Eine erfolgreiche Behandlung von Krebs beruht auf Mitteln, wie zum Beispiel Strahlentherapie und Chemotherapeutika, die eine Schädigung der DNA verursachen und zur Apoptose oder dem programmierten Zelltod führen. Ironischerweise stellt die Apoptose einen notwendigen Kontrollmechanismus für die effiziente Funktion des multizellulären Organismus dar, wobei alte Zellen oder Zellen mit Fehlfunktion zerstört werden. Es gibt jedoch Fälle, bei denen Tumore bei Anwendung von Apoptosewegen gegenüber der Behandlung resistent sind. Die biochemische Erklärung hierfür ist die Anwesenheit einer Blockade im Weg zur Selbstzerstörung der Zelle. In Zusammenhang damit sind Zellen als Teil ihrer Vermehrungskontrolle mit verschiedenen Systemen ausgestattet. Arbeiten diese jedoch nicht mehr korrekt, kommt es zu unkontrolliertem Zellwachstum. Eines davon umfasst das sogenannte ARF-Protein (alternative reading frame, alternatives Leseraster). Dieses kommt nahezu ausschließlich im Zellkern vor und arbeitet mit den p53-Proteinen zusammen, um die Stimulierung des Zellwachstums und der Teilung zu hemmen.

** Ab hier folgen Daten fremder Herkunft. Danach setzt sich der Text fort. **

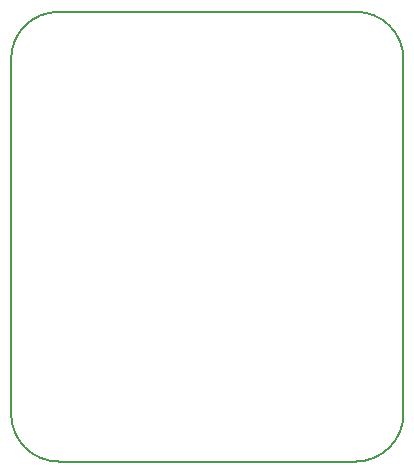
<source format=gm1>
G04*
G04 #@! TF.GenerationSoftware,Altium Limited,Altium Designer,22.5.1 (42)*
G04*
G04 Layer_Color=65535*
%FSLAX24Y24*%
%MOIN*%
G70*
G04*
G04 #@! TF.SameCoordinates,90FD04DD-598D-4D9C-97AF-6977CF96076A*
G04*
G04*
G04 #@! TF.FilePolarity,Positive*
G04*
G01*
G75*
%ADD12C,0.0079*%
%ADD16C,0.0079*%
D12*
X13089Y13423D02*
G03*
X11500Y14999I-1576J0D01*
G01*
X13089Y13410D02*
G03*
X13089Y13423I-1576J14D01*
G01*
X11500Y11D02*
G03*
X13089Y1600I-4J1593D01*
G01*
X1600Y14999D02*
G03*
X11Y13410I-14J-1576D01*
G01*
X11Y1600D02*
G03*
X1600Y11I1589J0D01*
G01*
X13089Y13410D02*
Y13410D01*
X13089Y1600D02*
X13089Y13410D01*
X11500Y14999D02*
X11500D01*
X1600D02*
X11500D01*
X1600D02*
X1600D01*
X11Y13410D02*
Y13410D01*
Y13410D02*
X11Y1600D01*
Y1600D02*
Y1600D01*
X1600Y11D02*
X11500D01*
X1600D02*
X1600D01*
X13089Y13423D02*
G03*
X11500Y14999I-1576J0D01*
G01*
X13089Y13410D02*
G03*
X13089Y13423I-1576J14D01*
G01*
X11500Y11D02*
G03*
X13089Y1600I-4J1593D01*
G01*
X1600Y14999D02*
G03*
X11Y13410I-14J-1576D01*
G01*
X11Y1600D02*
G03*
X1600Y11I1589J0D01*
G01*
X13089Y13410D02*
Y13410D01*
X13089Y1600D02*
X13089Y13410D01*
X11500Y14999D02*
X11500D01*
X1600D02*
X11500D01*
X1600D02*
X1600D01*
X11Y13410D02*
Y13410D01*
Y13410D02*
X11Y1600D01*
Y1600D02*
Y1600D01*
X1600Y11D02*
X11500D01*
X1600D02*
X1600D01*
D16*
X11500Y14999D02*
D03*
X13089Y13410D02*
D03*
X13089Y1600D02*
D03*
X13089D02*
D03*
X11500Y11D02*
D03*
X11Y13410D02*
D03*
X1600Y14999D02*
D03*
X11500Y14999D02*
D03*
X13089Y13410D02*
D03*
X13089Y1600D02*
D03*
X13089D02*
D03*
X11500Y11D02*
D03*
X11Y13410D02*
D03*
X1600Y14999D02*
D03*
M02*

</source>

Als Teil des EU-finanzierten IMPALED-Projekts untersuchten Forscher neue Therapien gegen Krebs, die auf molekularen Wechselwirkungen in diesen Apoptosewegen basieren. Im Einzelnen konzentrierten die Partner am Weizman Institute of Science ihre Forschung auf eine neue Form eines Tumorsuppressors, der sich diesesmal in den Mitochondrien befand. Das als smARF (short mitochondrial ARF) treffend bezeichnete kurze mitochondriale ARF ist kleiner als sein nukleäres Gegenstück. Ein weiterer Unterschied ist, dass es nicht die Anwesenheit des p53-Proteins erfordert um seine regulatorische Rolle auszuführen. SmARF wirkt direkt auf das Membranpotenzial der Mitochondrien ein, worauf ein langsamer Zelltod ausgelöst wird. Diese Arbeit repräsentiert einen weiteren Teil bei der Forschung über die Apoptosekontrolle und deren Zusammenhang mit der Entstehung von Tumoren und der Empfindlichkeit gegenüber der Behandlung. Forschungsergebnisse des Gesamtprojekts sind als experimentelle Artikel und Übersichtsartikel in wissenschaftlich begutachteten Fachzeitschriften veröffentlicht. Eines der Hauptziele ist die Kommerzialisierung erfolgsversprechender Krebsbehandlungen.